The international community is "part and parcel of the ever-morphing political dilemma in Somalia," Abukar Arman, a former Somali diplomat and commentator on Somali affairs, told The New Arab.
Whilst the international community can play a role in pressuring stakeholders to talk, Arman continued, a sustainable solution requires "Somali-owned and sponsored genuine reconciliation".
The path however appears to be a bumpy one. Speaking to VOA Somali, elder statesman and former Hirshabelle state president Mohamed Abdi Ware highlighted two important points of difference.
"They disagree on the destiny, vision and direction of the country and the kind of government we will have," he said. But the election issues themselves, he continued, are lower-level tactical disputes as the electoral process will impact its outcome.

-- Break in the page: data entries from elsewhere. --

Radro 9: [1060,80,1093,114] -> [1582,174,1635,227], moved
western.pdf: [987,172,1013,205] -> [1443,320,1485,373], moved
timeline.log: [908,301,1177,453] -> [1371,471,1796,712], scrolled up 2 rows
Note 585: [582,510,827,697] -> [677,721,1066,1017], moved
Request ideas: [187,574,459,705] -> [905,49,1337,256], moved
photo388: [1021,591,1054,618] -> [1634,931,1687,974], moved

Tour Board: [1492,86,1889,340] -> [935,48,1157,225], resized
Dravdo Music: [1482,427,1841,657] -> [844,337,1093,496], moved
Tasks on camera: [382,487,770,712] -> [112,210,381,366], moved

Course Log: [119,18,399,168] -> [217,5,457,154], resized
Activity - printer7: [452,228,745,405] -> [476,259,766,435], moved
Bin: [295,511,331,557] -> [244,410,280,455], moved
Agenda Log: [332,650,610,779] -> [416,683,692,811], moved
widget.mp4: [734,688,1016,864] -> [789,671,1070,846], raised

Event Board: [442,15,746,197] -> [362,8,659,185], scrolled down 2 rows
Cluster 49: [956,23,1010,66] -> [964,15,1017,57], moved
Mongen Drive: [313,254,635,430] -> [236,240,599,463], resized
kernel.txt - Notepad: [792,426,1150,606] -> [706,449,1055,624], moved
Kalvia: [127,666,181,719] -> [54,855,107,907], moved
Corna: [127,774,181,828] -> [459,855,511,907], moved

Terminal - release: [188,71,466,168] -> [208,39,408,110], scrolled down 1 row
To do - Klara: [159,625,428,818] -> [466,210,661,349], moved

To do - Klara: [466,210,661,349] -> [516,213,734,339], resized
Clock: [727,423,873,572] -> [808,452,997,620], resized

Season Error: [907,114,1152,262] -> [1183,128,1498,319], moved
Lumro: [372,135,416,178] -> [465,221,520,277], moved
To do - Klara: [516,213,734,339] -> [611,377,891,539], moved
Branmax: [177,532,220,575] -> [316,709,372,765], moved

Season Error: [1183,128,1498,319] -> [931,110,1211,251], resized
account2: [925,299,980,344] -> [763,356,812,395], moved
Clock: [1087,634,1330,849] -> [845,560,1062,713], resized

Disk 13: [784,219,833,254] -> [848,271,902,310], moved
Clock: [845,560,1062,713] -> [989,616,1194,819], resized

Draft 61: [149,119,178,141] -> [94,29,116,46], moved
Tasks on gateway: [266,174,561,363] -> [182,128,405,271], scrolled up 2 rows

The next presidency will be a critical one and all stakeholders realise that. Resolving their issues, Ware said, will require confidence building and good faith negotiation.
The decision to allow the prime minister to manage the elections is expected to help in this regard, as he won't be running as a candidate himself.
"Farmajo is a good negotiator, but he didn't engage in the last round of negotiations in good faith. He militarised the election and attempted to block the movements of the candidates," Barud says. "This is far from the end though, we are just at the beginning of the journey with a very untested driver."
"But we are in a better place today than we were yesterday, not sure about tomorrow."